Last Sunday, however, several small groups were not stopped from gathering in a big circle on Chater Road to protest against the Anti-Terrorism Bill and government-sanctioned fees imposed on Filipino migrants.

Ahead of the protest, several individuals and groups in Hong Kong have signed a petition calling on President Duterte to veto the Anti-Terrorism Bill which they say “poses grave dangers to freedoms and rights Filipinos have fought for.”
The bill is said to violate the Constitutional right of Filipinos to free speech and due process as it  can be used to silence criticisms, clamp down on the press, crack down on legitimate people’s organizations and stop collective and organized actions of Filipinos in the country and overseas.

Among the controversial provisions of the bill is the one that gives an Anti-Terror Council, the members of which are selected by the president, the right to order the arrest of people tagged as suspected terrorists.

Those suspects may be held for up to 24 days without charges being filed against them. If they do get charged eventually, they face life sentences without the chance of parole if found guilty.

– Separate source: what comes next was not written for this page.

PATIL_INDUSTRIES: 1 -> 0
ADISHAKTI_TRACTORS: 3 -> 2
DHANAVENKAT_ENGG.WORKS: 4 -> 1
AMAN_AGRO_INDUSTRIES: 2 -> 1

Under the Philippine Constitution, a person may be held without a charge for only up to 24 hours, or if the offense is serious, no longer than 36  hours. 

In the Philippines where social distancing rules are also being strictly enforced, tomorrow’s protest is being labeled as a “mananita”, in reference to the excuse for the large gathering held recently to celebrate the birthday of a police general.

Duterte exonerated General Debold Sinas of any wrongdoing, saying the mananita was a surprise gathering arranged by his friends, and it would have been uncouth of him to turn them away.